Start of TEXT PASSAGE
Sam Pothecary

Personal information
- Full name: Arthur Ernest Pothecary
- Born: 1 March 1906 Southampton, Hampshire, England
- Died: 21 May 1991 (aged 85) Iver, Buckinghamshire, England
- Batting: Left-handed
- Bowling: Slow left-arm orthodox
- Relations: Sidney Pothecary (uncle)

Domestic team information
- 1927–1946: Hampshire

Umpiring information
- FC umpired: 254 (1949–1958)

Career statistics
| Competition | First-class |
| Matches | 271 |
| Runs scored | 9,447 |
| Batting average | 23.34 |
| 100s/50s | 9/47 |
| Top score | 130 |
| Balls bowled | 3,107 |
| Wickets | 52 |
| Bowling average | 41.15 |
| 5 wickets in innings | – |
| 10 wickets in match | – |
| Best bowling | 4/47 |
| Catches/stumpings | 147/– |
- Source: Cricinfo, 20 February 2010

= Sam Pothecary =

English cricketer

Arthur Ernest "Sam" Pothecary (1 March 1906 – 21 May 1991) was an English first-class cricketer who made 271 appearances in first-class cricket for Hampshire between 1927 and 1946, scoring over 9,000 runs. He later stood as an umpire in first-class cricket between 1949 and 1958.

==Cricket career==
===Playing career===
The son of the Southampton footballer Arthur Pothecary senior, he was born in Southampton in March 1906. Towards the end of the 1920s, Hampshire were looking to bring in replacements for the ageing Phil Mead, George Brown, Jack Newman and Alec Kennedy. with Pothecary being one such player bought into the Hampshire team. He made his debut in first-class cricket for Hampshire against Surrey at The Oval in the 1927 County Championship. He impressed on debut, scoring 24 runs batting at number eleven, while also taking four wickets in Surrey's second innings, including those of Jack Hobbs and Andy Sandham. Pothecary made ten appearances during his debut season. He made just three first-class appearances in 1928, before making ten in 1929. He struggled for a regular place in the Hampshire eleven early in his career, but began to play more regularly for Hampshire from 1930. He scored 419 runs at an average of 16.76 from nineteen matches in 1930, and 372 runs at an average of 13.77 from twenty matches in 1931.

Beginning in 1932, his consistency with the bat began to improve. His batting average passed 20 for the first time that season, with Pothecary scoring 841 runs from 23 matches. The following season, he passed a thousand runs in a season for the first time, scoring 1,216 runs from 27 matches at an average of 27.02; it was during this season that he recorded his first two centuries, with scores of 101 against Surrey, which helped Hampshire avoid defeat, and 118 against Nottinghamshire. The following season he narrowly missed out on scoring a thousand runs in consecutive seasons, before seeing his average drop below 20 during the 1935 season. Pothecary enjoyed his most successful seasons between 1936 and 1938. During that period, he passed a thousand runs for the season in three consecutive seasons, making seven centuries during that period. Batting at number nine, he made an unbeaten 100 against Northamptonshire at Portsmouth in 1936, with Pothecary having come to crease when Hampshire were 103 for 7; his partnership of 125 for the eighth wicket with Stuart Boyes helped Hampshire recover to 260 all out. In 1937, he made his career-highest first-class score of 130 against the touring New Zealanders at Bournemouth.
End of TEXT PASSAGE
Start of GIVEN MATERIAL
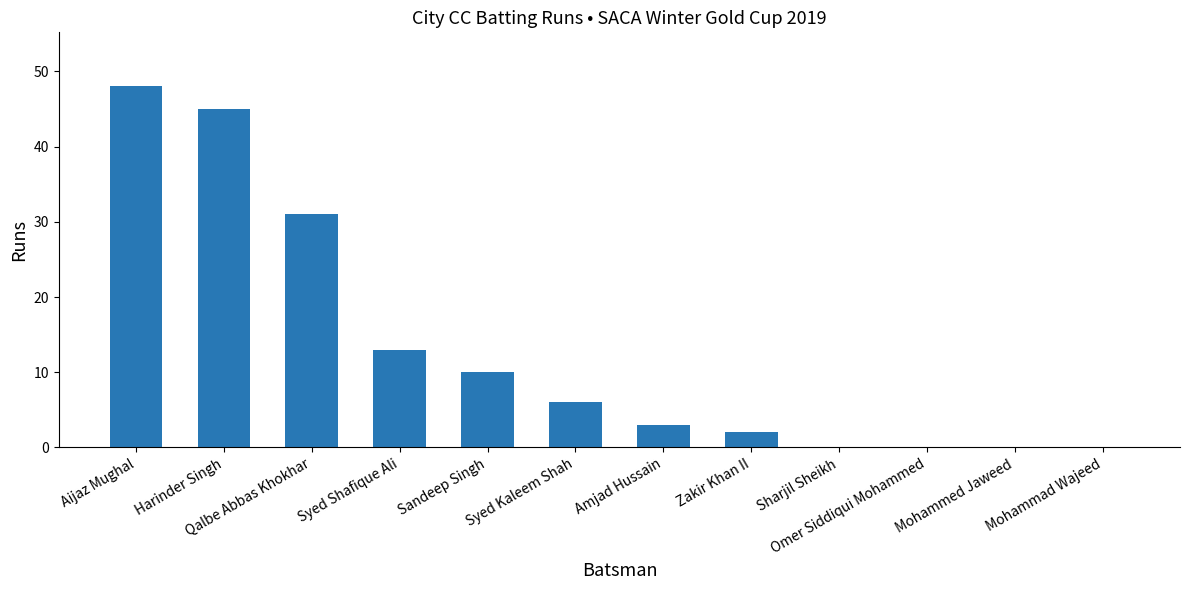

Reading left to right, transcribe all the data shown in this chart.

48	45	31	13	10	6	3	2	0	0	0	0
End of GIVEN MATERIAL
_EXERCISES TO COMPLETE_.
1. Please transcribe the Sam Pothecary biography word for word, everything from "Personal information" down to "Sidney Pothecary (uncle)".
2. Translate this sentence from the Sam Pothecary biography into French: "He made his debut in first-class cricket for Hampshire against Surrey at The Oval in the 1927 County Championship."

_ANSWERS BY ITEM NUMBER_.
1.
Personal information
- Full name: Arthur Ernest Pothecary
- Born: 1 March 1906 Southampton, Hampshire, England
- Died: 21 May 1991 (aged 85) Iver, Buckinghamshire, England
- Batting: Left-handed
- Bowling: Slow left-arm orthodox
- Relations: Sidney Pothecary (uncle)

2. Il a fait ses débuts en cricket first-class avec le Hampshire contre le Surrey à The Oval, lors du County Championship de 1927.